[INFORMATION PROVIDED Boundary: Start]
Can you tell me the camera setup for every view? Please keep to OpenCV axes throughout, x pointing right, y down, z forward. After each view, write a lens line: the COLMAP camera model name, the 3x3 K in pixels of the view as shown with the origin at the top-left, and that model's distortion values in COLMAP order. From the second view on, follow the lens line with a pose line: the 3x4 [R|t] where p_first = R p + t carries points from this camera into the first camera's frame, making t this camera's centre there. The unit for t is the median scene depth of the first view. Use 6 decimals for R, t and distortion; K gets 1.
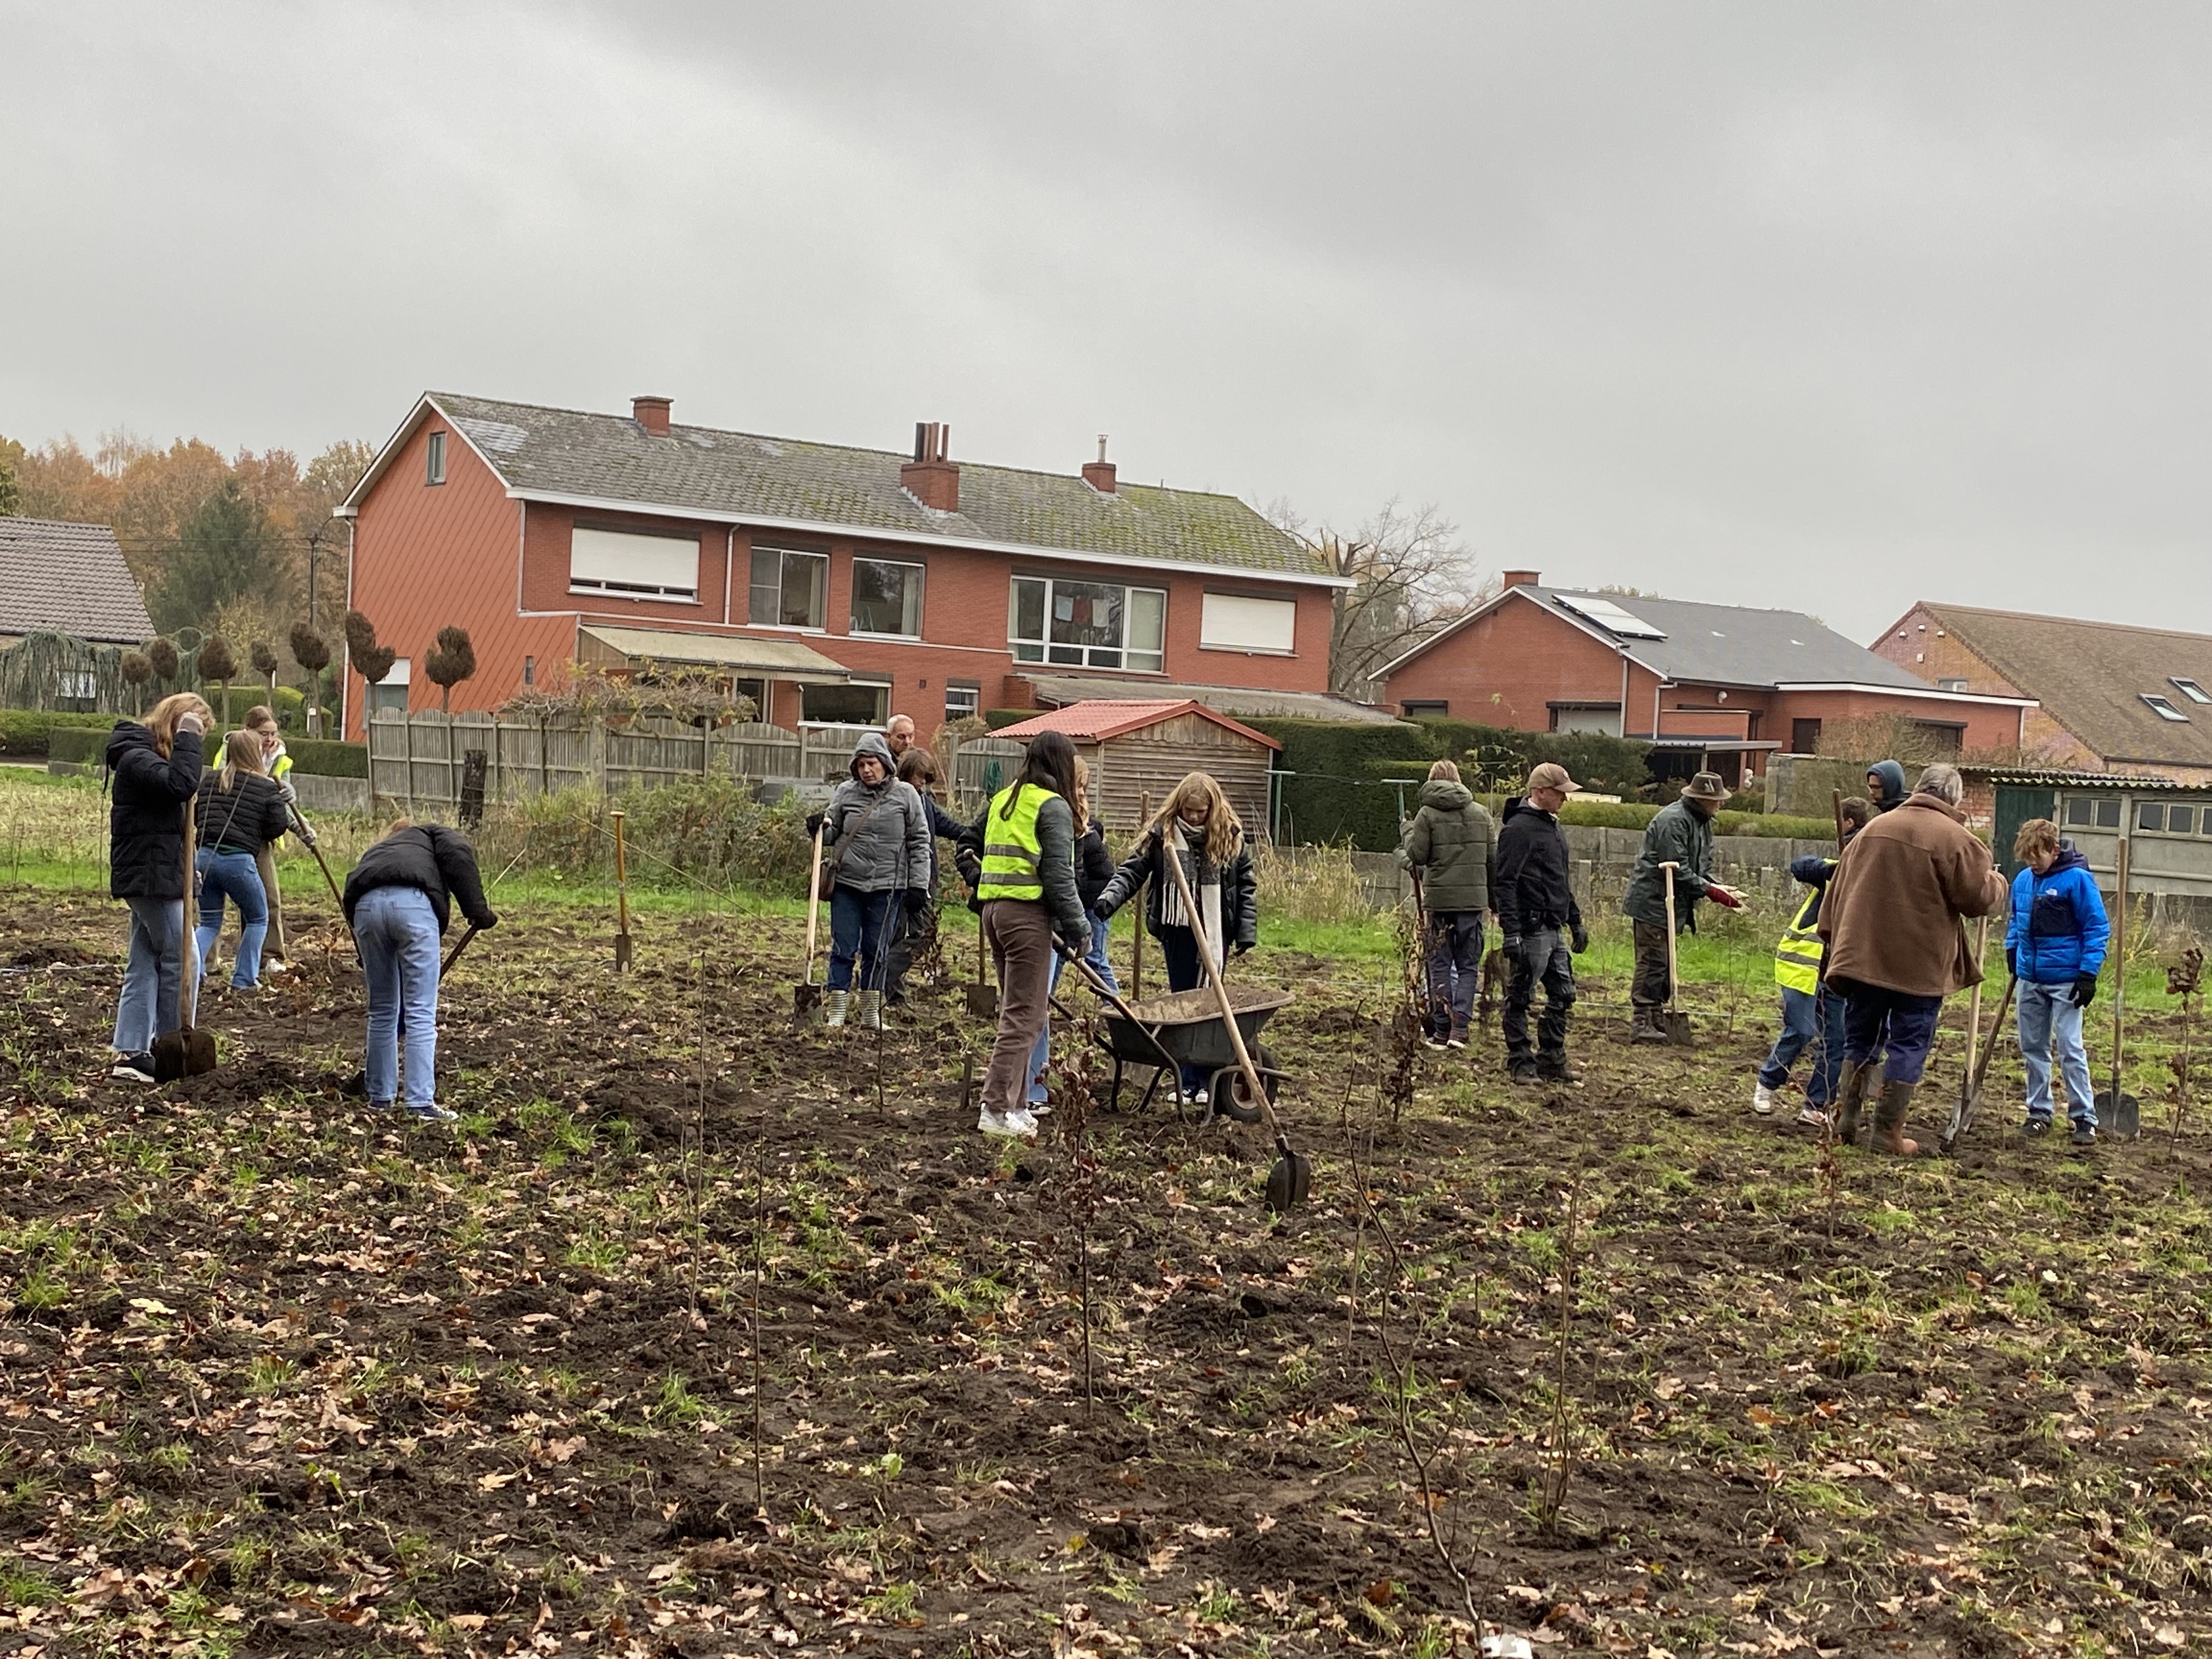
lens RADIAL K [[2876.5, 0, 1113.8], [0, 2876.5, 836.7], [0, 0, 1]] dist [0.182375, -0.034889]
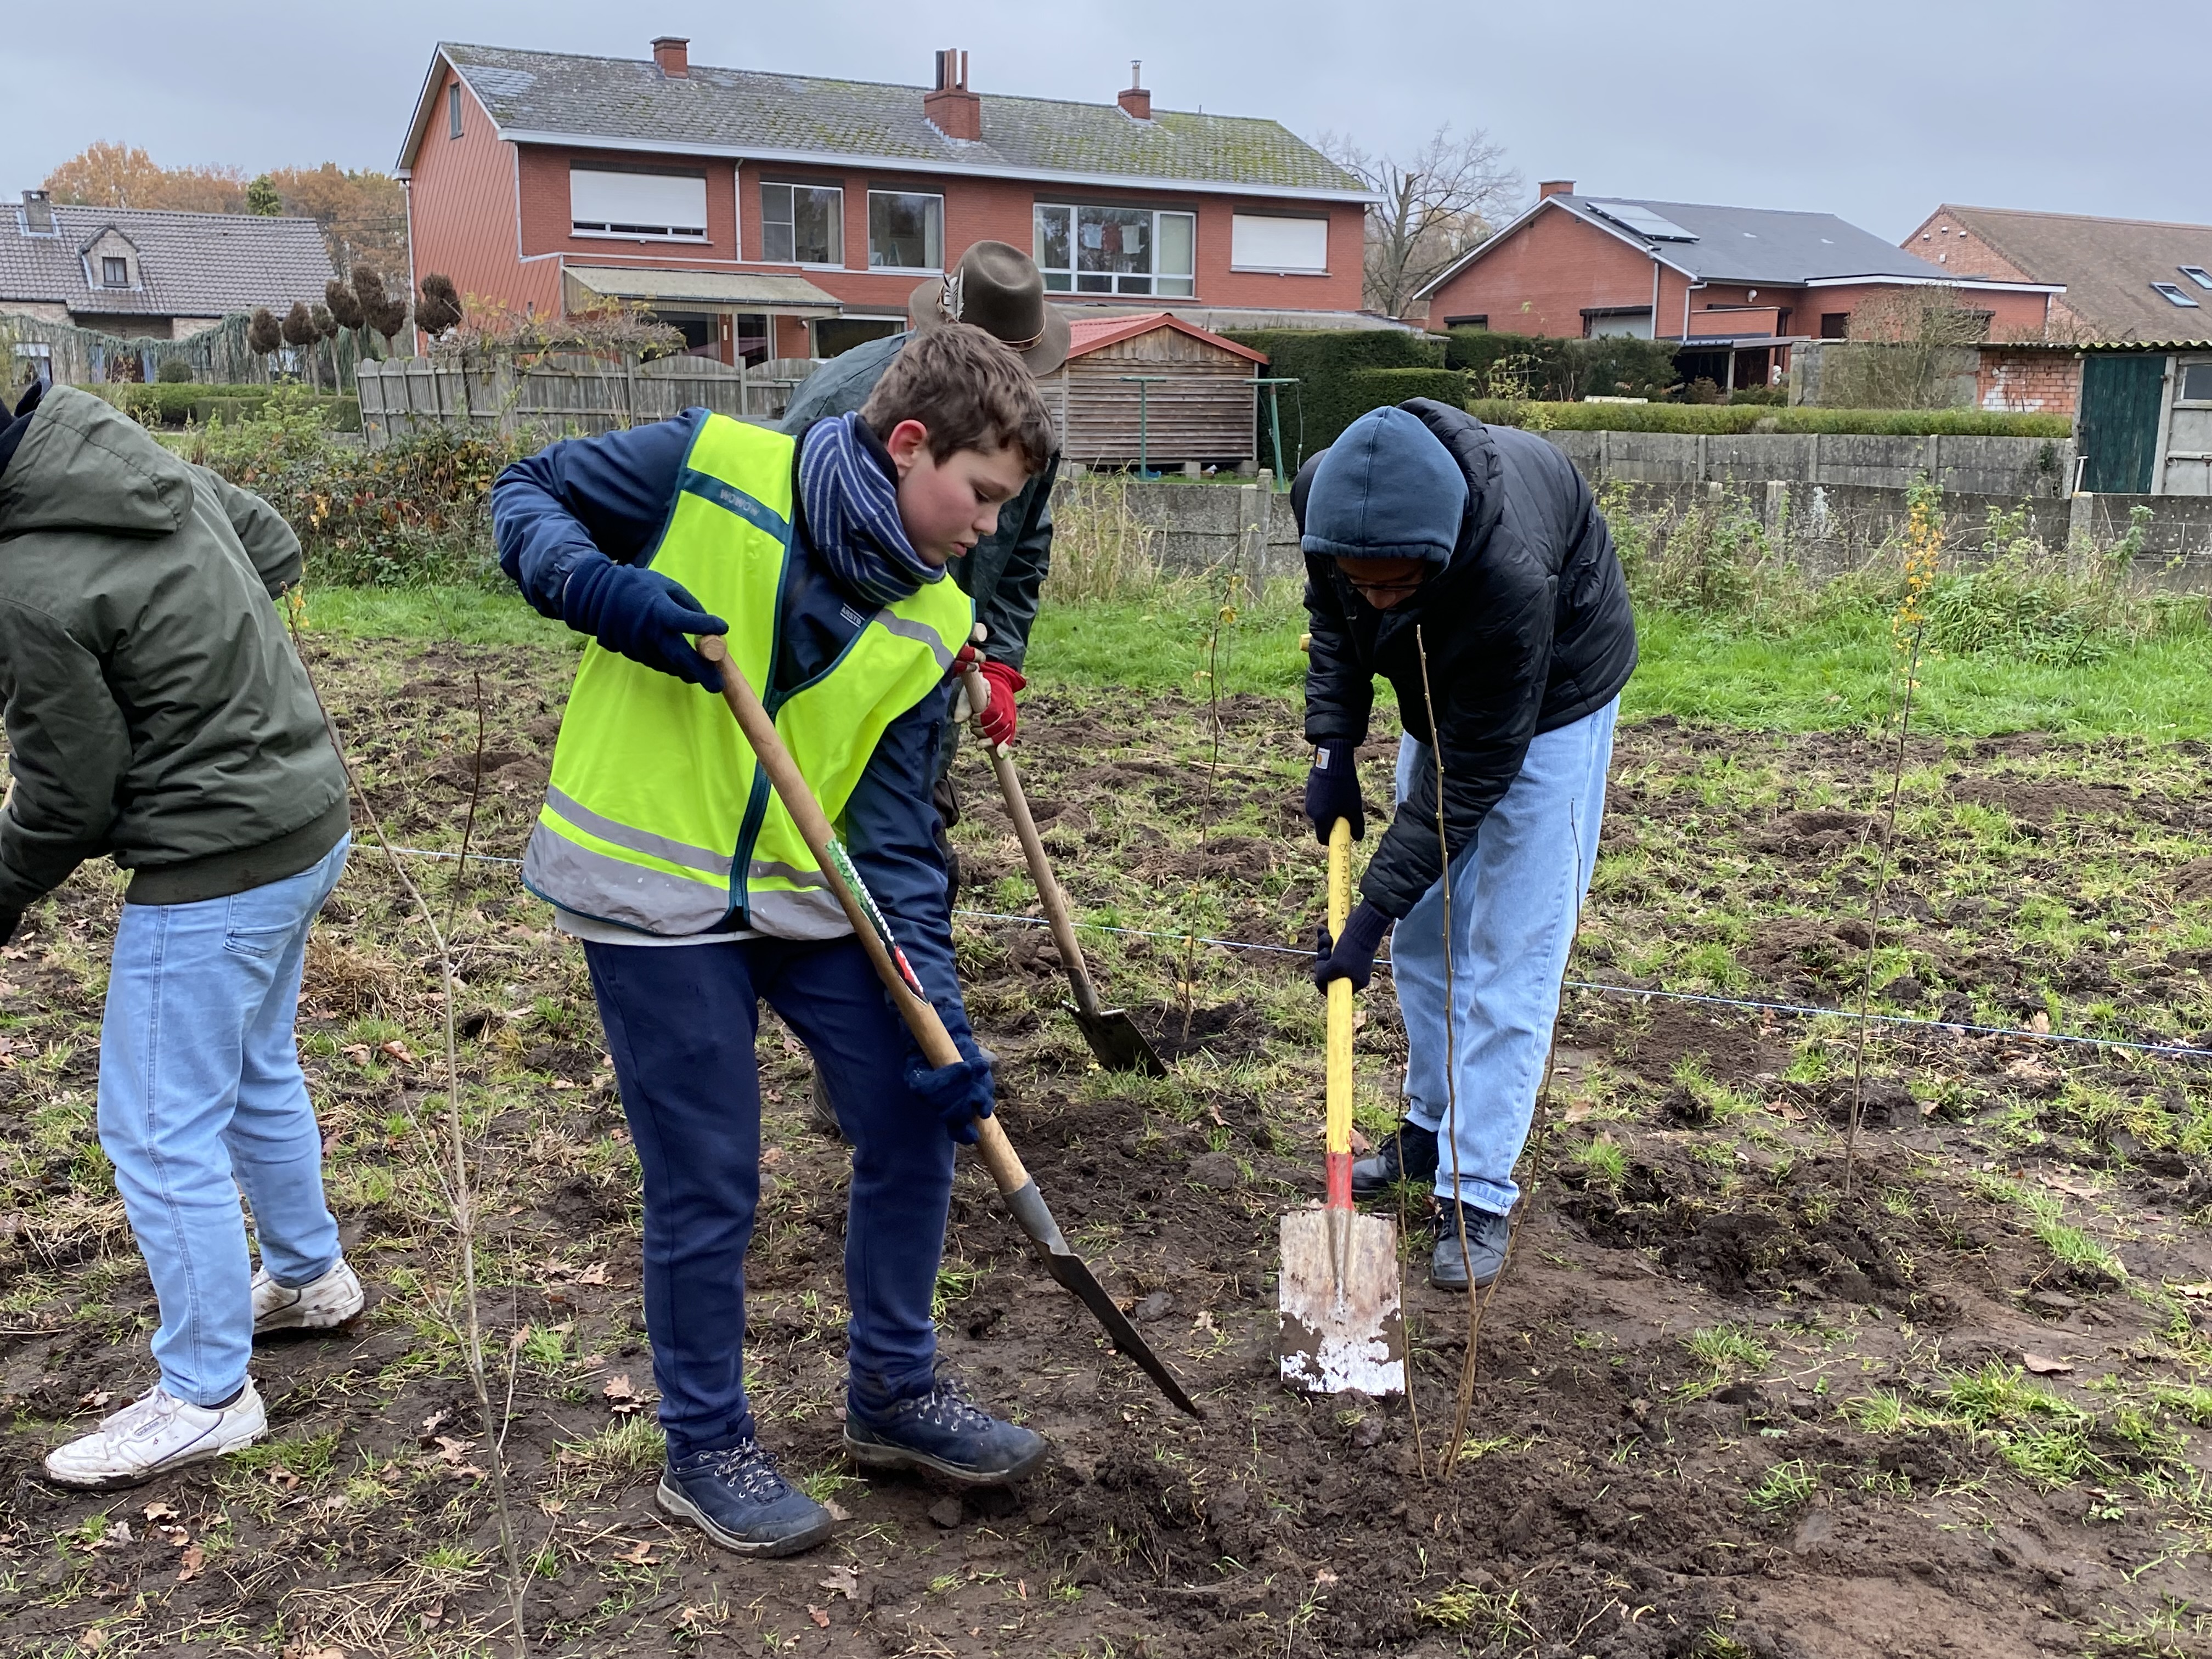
lens RADIAL K [[2094.8, 0, 1093.7], [0, 2094.8, 832.2], [0, 0, 1]] dist [0.079517, -0.167038]
pose [[0.994518, -0.023064, -0.101991, 0.055108], [0.040538, 0.984132, 0.172744, -0.000030], [0.096388, -0.175931, 0.979672, 0.234479]]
[INFORMATION PROVIDED Boundary: End]
- PROBLEM STATEMENT
Could you recast all the lines above as a numbered list, skipping any blank lines and leaving the pictures out?

- TASK RESULT
1. Can you tell me the camera setup for every view? Please keep to OpenCV axes throughout, x pointing right, y down, z forward. After each view, write a lens line: the COLMAP camera model name, the 3x3 K in pixels of the view as shown with the origin at the top-left, and that model's distortion values in COLMAP order. From the second view on, follow the lens line with a pose line: the 3x4 [R|t] where p_first = R p + t carries points from this camera into the first camera's frame, making t this camera's centre there. The unit for t is the median scene depth of the first view. Use 6 decimals for R, t and distortion; K gets 1.
2. lens RADIAL K [[2876.5, 0, 1113.8], [0, 2876.5, 836.7], [0, 0, 1]] dist [0.182375, -0.034889]
3. lens RADIAL K [[2094.8, 0, 1093.7], [0, 2094.8, 832.2], [0, 0, 1]] dist [0.079517, -0.167038]
4. pose [[0.994518, -0.023064, -0.101991, 0.055108], [0.040538, 0.984132, 0.172744, -0.000030], [0.096388, -0.175931, 0.979672, 0.234479]]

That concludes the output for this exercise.